Dynamic modeling of alkaline water electrolysis cell with consideration of two-phase bubble transport for renewables dedicated operation

A one-dimensional dynamic model has been developed to analyze the dynamic characteristics of alkaline water electrolysis (AWE) in response to variable load changes. In the model, the control volume is discretized in a perpendicular direction according to the general zero-gap alkaline water electrolysis cell configuration. Dynamic conservation equations are applied to resolve the mass and energy balances. Each control volume is configured with individual and localized properties and is associated with adjacent control volumes to model the entire cell assembly. The model effectively simulates observed experimental data, especially the cell voltage dynamic response shape after changes to the current density. The validated model is used to investigate the influence of key physical factors on the dynamic cell voltage response.
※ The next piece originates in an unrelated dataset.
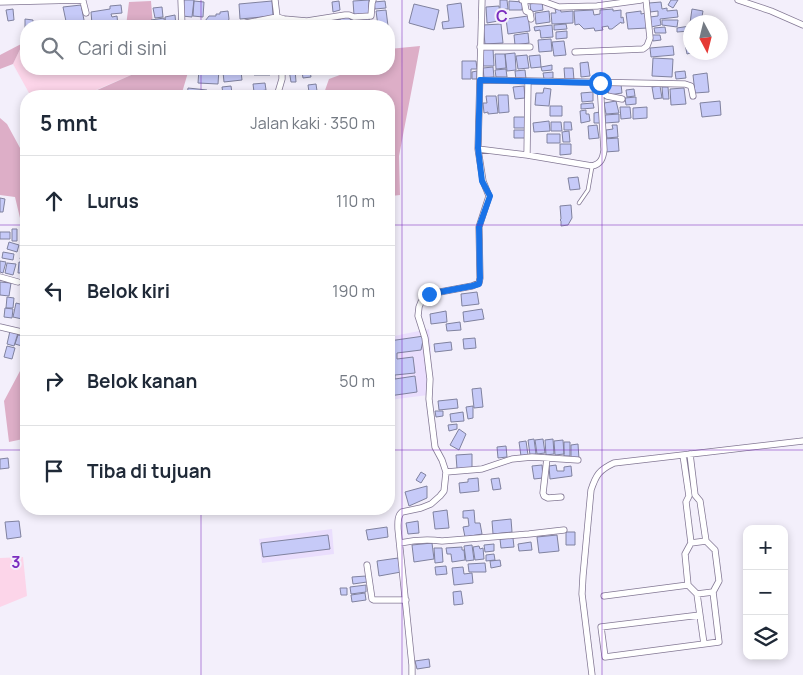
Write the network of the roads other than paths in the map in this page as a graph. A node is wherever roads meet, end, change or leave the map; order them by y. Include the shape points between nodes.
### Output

The results reveal that the time delay caused by temperature changes is considerably longer than that induced by gas saturation, which stabilizes much more rapidly after a load change. Based on the parametric study, an operating condition control strategy for realizing dynamic stability is presented. The dynamic model developed in this original study has been demonstrated to be a useful tool for investigating the effect of inlet conditions and load changes. Moreover, it can contribute to the development of control strategies for enhancing green hydrogen production performance with fluctuating power sources.